Ветер мается. Поскуливает в трубе буржуйки жалобно:

— У-у-у-с-с-с-с-стал…

А в палатке снова покойно. Кажется – даже уютно. Пацаны безмятежно спят. И храпят на все лады. Один протяжно и тонко не то храпит, не то сопит с подсвистом. Другой всхрапывает по-сержантски: коротко и отрывисто, будто отдает приказания. Третий мучительно тягуче и так, словно ему не хватает воздуха, и он уже долго задыхается и вот-вот задохнется. Кто-то тихо застонал, и непонятно, то ли ему что-то приснилось, то ли чего-то себе отлежал, то ли мучают проклятые «бэтэры». Кто-то на верхнем ярусе громко чмокает губами – и я завидую тому, кто это сделал. Ему так сладко спится сейчас. Его не мучают мысли, он не знает сейчас, где он, не знает ни армии, ни этой темной бесконечной ночи, ни этой палатки, ни отчаянного желания курить.  Шипят и потрескивают поленья в буржуйке. Смотрю на Золотникова. Он однообразно и медленно скребет  пальцами по своему бритому затылку и отупело глядит куда-то вниз. Похоже, Золотников скоро опять заснет. Никакие пинки и тумаки, и никакая сила, кажется, не может заставить его не спать.

Возле нашей палатки кто-то из дневальных отрывисто и на удивление бодрым голосом кричит:

— Стой, четыре!

Это он в ночи запрашивает у кого-то, идущего к нашим палаткам, числовой пароль. На эти сутки пароль был «девять», это число и должно содержаться в сумме запроса и отзыва.

Кто-то неразборчиво кричит в ответ. Дневальный вроде бы неодобрительно и завистливо смеется, и произносит:

— Колюля. Вот черти! Охота лазить!

Через несколько секунд слышу голос совсем рядом, сбоку от нашей палатки:

— Я же тебе говорил, все ништяк будет. Теперь главное – в арык не ахнуть, не видно ни хрена.

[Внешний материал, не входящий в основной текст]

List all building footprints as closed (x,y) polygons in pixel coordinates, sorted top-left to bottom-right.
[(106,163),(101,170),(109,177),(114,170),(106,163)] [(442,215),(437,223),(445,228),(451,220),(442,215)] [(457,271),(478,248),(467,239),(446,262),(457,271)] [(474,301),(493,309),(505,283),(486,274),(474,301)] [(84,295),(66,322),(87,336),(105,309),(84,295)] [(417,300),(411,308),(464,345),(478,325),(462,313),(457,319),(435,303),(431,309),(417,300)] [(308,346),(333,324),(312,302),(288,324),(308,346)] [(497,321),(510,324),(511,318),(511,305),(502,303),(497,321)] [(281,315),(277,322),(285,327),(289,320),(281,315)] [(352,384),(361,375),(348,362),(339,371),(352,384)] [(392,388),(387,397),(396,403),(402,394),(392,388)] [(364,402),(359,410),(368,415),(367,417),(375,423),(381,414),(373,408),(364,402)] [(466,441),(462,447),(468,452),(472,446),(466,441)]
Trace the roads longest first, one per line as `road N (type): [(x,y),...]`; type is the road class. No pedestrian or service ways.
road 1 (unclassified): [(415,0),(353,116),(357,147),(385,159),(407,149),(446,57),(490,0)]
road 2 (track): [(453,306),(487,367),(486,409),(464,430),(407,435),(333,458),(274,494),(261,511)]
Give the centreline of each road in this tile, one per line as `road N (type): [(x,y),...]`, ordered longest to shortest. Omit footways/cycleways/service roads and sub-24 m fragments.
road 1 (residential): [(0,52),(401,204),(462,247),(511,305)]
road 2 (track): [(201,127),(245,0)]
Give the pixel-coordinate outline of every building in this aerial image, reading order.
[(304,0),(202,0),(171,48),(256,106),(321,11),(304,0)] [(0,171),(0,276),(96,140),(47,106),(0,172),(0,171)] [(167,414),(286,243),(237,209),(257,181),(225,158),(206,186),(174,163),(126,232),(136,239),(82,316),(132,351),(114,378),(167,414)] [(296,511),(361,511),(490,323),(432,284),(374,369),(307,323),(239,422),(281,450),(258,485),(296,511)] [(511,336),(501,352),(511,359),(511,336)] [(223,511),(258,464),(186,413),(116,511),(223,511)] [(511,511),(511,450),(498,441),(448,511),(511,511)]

Это Колюля. Он механик-водитель БМП, «бэхи». Вообще-то настоящее его имя – Николай. Колюлей его прозвали за то, что на двери десантного отделения его «бэхи» белой краской старательно написано – «ЮЛЯ». И, говорят, сколько не гневалось по поводу неуставной надписи приезжающее с недолгими проверками  высокое начальство – надпись не закрашивал. Пару раз под напором особо бдительных начальников вроде бы сдавался, но потом, через день, надпись эта самым  чудодейственным образом появлялась снова. На вопросы кто эта Юля – девушка ли его, Колюля, немного сконфузившись, всегда отвечает неизменное: «Нет». Но тут же, напустив лихости на чумазую физиономию, небрежно хлопает рукой по притороченному к корме «бэхи» бревну, и продолжает, переводя разговор в шутку:

— Почему Юля? Ломается она постоянно – ну чисто баба, вот почему! Эдак ей не так, и так не эдак!

Мне кажется, Юля  все же его девушка, но Колюля от природного чувства такта не хочет ни с кем говорить о ней здесь, в мужском, огрубевшем и осатаневшем без девчонок обществе. И таким образом он просто оберегает в себе ее образ от нас, охальников, с превеликой охотой и превеликим же умением генерирующих срамные шутки и мысли.

Колюля обитает под Боташюртом уже шесть месяцев и его знает, наверное, вся группировка. Он, кстати, и был первым, с кем мы познакомились здесь.

Когда наша колонна остановилась посреди поля, захлебнувшегося грязью, из врытых в землю рядами взводных палаток, из кунгов и брони, тоже закопанной в землю, развалин какой-то фермы, пристроенных к ней кривых деревянных халабуд и прочих объектов временного армейского зодчества высыпало местное воинство – поглазеть на вновь прибывших. Кому повезло больше – посмотреть на своих сменщиков. Моросил дождь. Мы молча поглядывали вокруг, и как-то разом, будто по команде, закурили.

Слева, метрах в сорока от нашей машины, словно из-под земли вырос человек. Мне поначалу показалось – негр. Но человек по изъезженному месиву нетвердо проплюхал метров двадцать, и стало понятно, что он не негр. Просто чумазый, будто трубочист солдат, в промасленном до блеска бушлате и черной, неуставной шапке подходил к нам.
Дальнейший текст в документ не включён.